Die geheimen Pläne zur systematischen Überwachung sozialer Netzwerke, die nach und nach umgesetzt werden, enthüllte 2015 das Internet-Magazin „Netzpolitik.org“9. Daraufhin überzog der Generalbundesanwalt die verantwortlichen Journalisten mit strafrechtlichen Ermittlungen wegen angeblichen „Landesverrats“ – veranlasst durch eine Strafanzeige des BfV-Präsidenten Hans-Georg Maaßen, den es wurmte, dass seine prekären Aufrüstungsmaßnahmen nun der demokratischen Öffentlichkeit bekannt wurden. Nach heftigen öffentlichen Prote­sten gegen diesen Angriff auf die Pressefreiheit mussten die Ermittlungsverfahren wieder eingestellt werden und Generalbundesanwalt Harald Range musste seinen Hut nehmen10. Die Anstiftung durch Herrn Maaßen blieb folgenlos.

Sozialverträgliche Auflösung im Interesse von Demokratie und Bürgerrechten

Die skizzierte Aufrüstungsreform des „Verfassungsschutzes“ wird dem fundamentalen Problem von Geheimdiensten in einer Demokratie keineswegs gerecht.

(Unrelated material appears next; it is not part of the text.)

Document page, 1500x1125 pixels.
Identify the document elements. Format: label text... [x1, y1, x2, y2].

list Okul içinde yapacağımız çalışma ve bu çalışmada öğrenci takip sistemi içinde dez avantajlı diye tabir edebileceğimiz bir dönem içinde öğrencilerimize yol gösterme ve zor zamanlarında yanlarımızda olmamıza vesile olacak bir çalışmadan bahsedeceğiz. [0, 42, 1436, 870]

Denn mit den erweiterten technologischen Möglichkeiten des digitalen Zeitalters werden diese demokratiewidrigen Geheimsysteme befähigt, Gesellschaft und Demokratie auf immer aggressivere Weise zu durchdringen und zu unterminieren. Da keine Reform des „Verfassungsschutzes“ das Problem von Geheimdiensten in einer Demokratie lösen kann, solange sie die Geheimsubstanz und das unkontrollierbare V-Leute-Unwesen unangetastet lässt, besteht die einzig funktionierende demokratische Kontrolle von Geheimdiensten darin, diesen undurchsichtigen und übergriffigen Überwachungs- und Datenkraken das klandestine Handwerk zu legen.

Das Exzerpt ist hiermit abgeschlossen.